I often get asked if this question is sinful.

The first thing to know is that we are not alone in asking God why. The Bible is full of examples of people who posed this question. You don't have to read very far in books like the book of Psalms to find writers like David crying out to God, pointing out injustice, and asking Him why He is so slow to deal with the wicked or asking why He has abandoned His people in their time of need. The prophet Habakkuk cried out, "O Lord, how long shall I cry for help, and you will not hear?" (Habakkuk 1:2a).

All of this tells me that the question is not whether or not it is a sin to ask God why. God is big enough for our questions. What matters is our motive.

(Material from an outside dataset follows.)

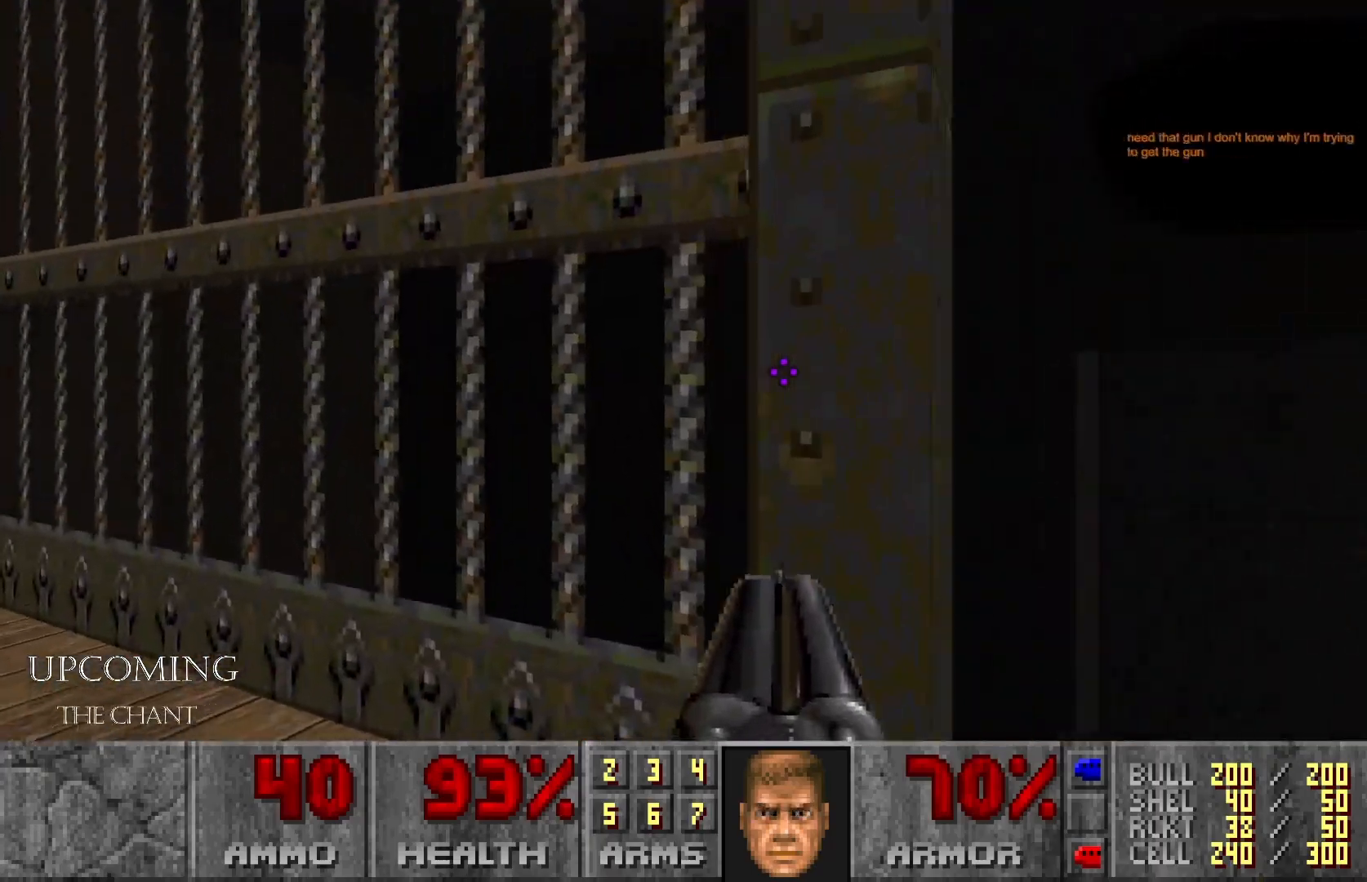
{"buttons": [], "left_stick": "up-left", "right_stick": "left", "events": [[50, "left_stick", "left"], [67, "right_stick", "center"], [150, "left_stick", "up-left"], [233, "right_stick", "left"]]}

What are we seeking when we ask Him? Are we desiring God to reveal Himself and to show us His will? If so, we are following biblical directives. In James 1:5, we are told, " If any of you lacks wisdom, let him ask God, who gives generously to all without reproach, and it will be given him." If we don't know what to do, if we are struggling and need wisdom, if we want to know how to discern God's will and direction in the midst of all that leaves us confused and discouraged, He invites us to ask Him.

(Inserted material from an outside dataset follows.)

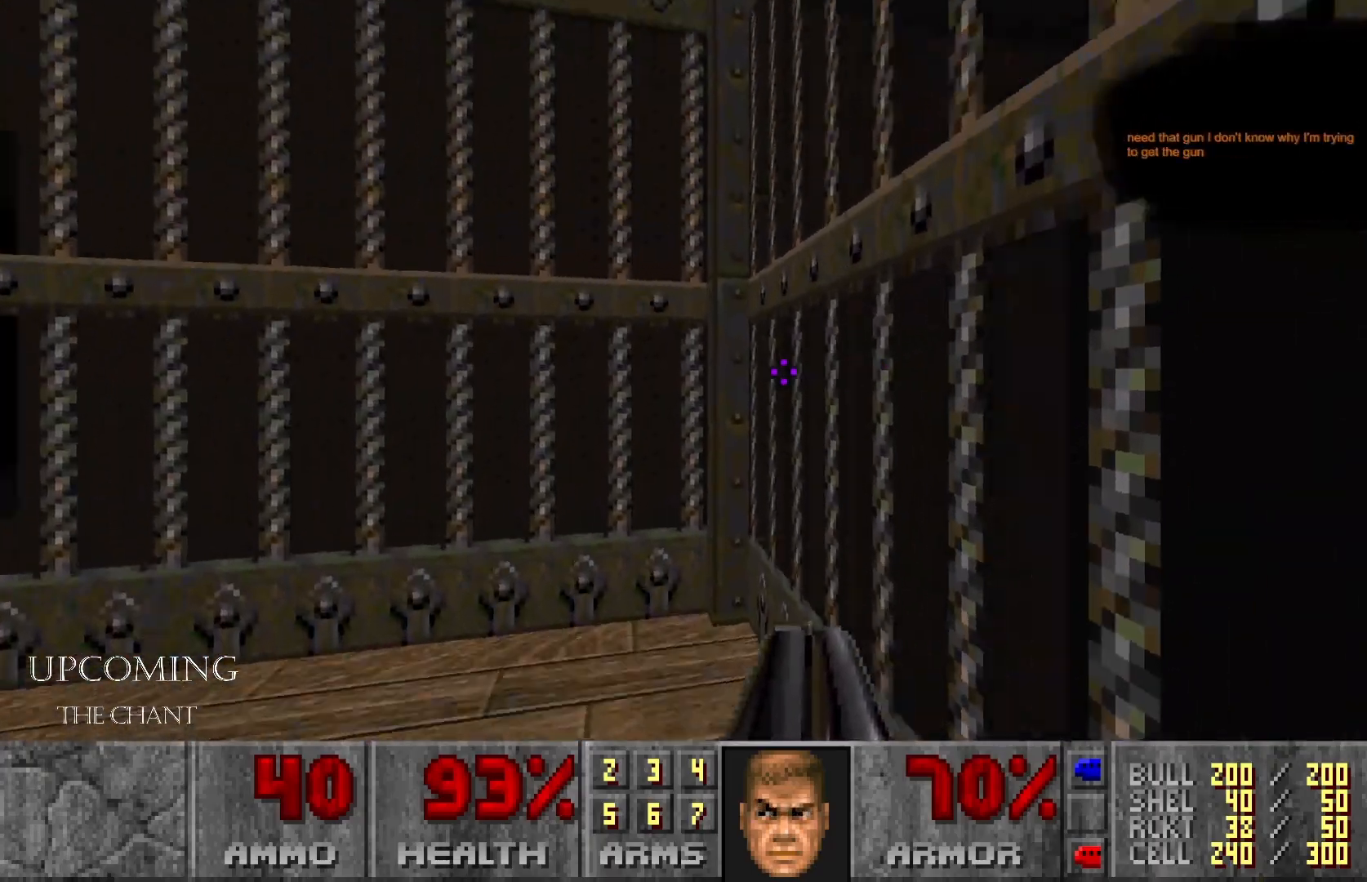
{"buttons": [], "left_stick": "center", "right_stick": "left", "events": [[67, "left_stick", "up-right"], [367, "left_stick", "center"]]}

It's very different, however, to ask God why because we are bitter or angry and do not trust Him.

Paul reminds us in Philippians 4:6-7, "Do not be anxious about anything, but in everything by prayer and supplication with thanksgiving let your requests be made known to God. And the peace of God, which surpasses all understanding, will guard your hearts and your minds in Christ Jesus." Paul tells us that the opposite of anxiousness is going to God with your struggles, your doubts, and your fears with a spirit of faith. You can acknowledge that there's a lot you don't know and that you have nowhere else to turn as you surrender everything to Him.

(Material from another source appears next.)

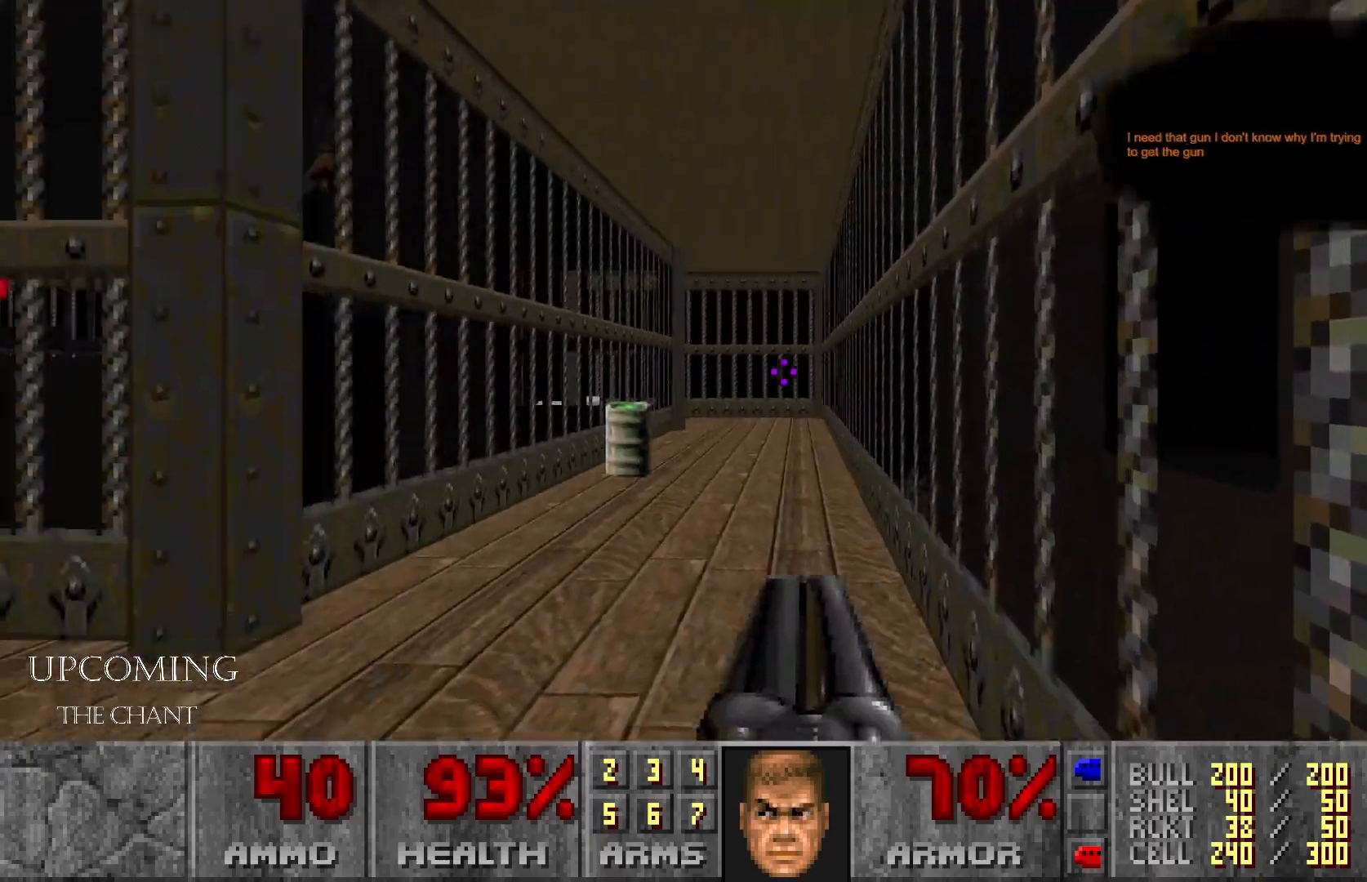
{"buttons": [], "left_stick": "up-right", "right_stick": "left", "events": [[67, "right_stick", "center"], [150, "left_stick", "up"], [400, "right_stick", "left"], [467, "left_stick", "up-right"]]}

When we approach Him with humble hearts of surrender and faith in the midst of our pain, we will get up off of our knees with a greater sense of assurance. We still might not see or understand what God is doing, but we will be reminded that our faith is not in God orchestrating circumstances according to our desires. Our faith is knowing that God is God. He always is, and He always will be.

We can take Him our questions of why. But we must remember that our security is not in God’s activity. It's in His identity.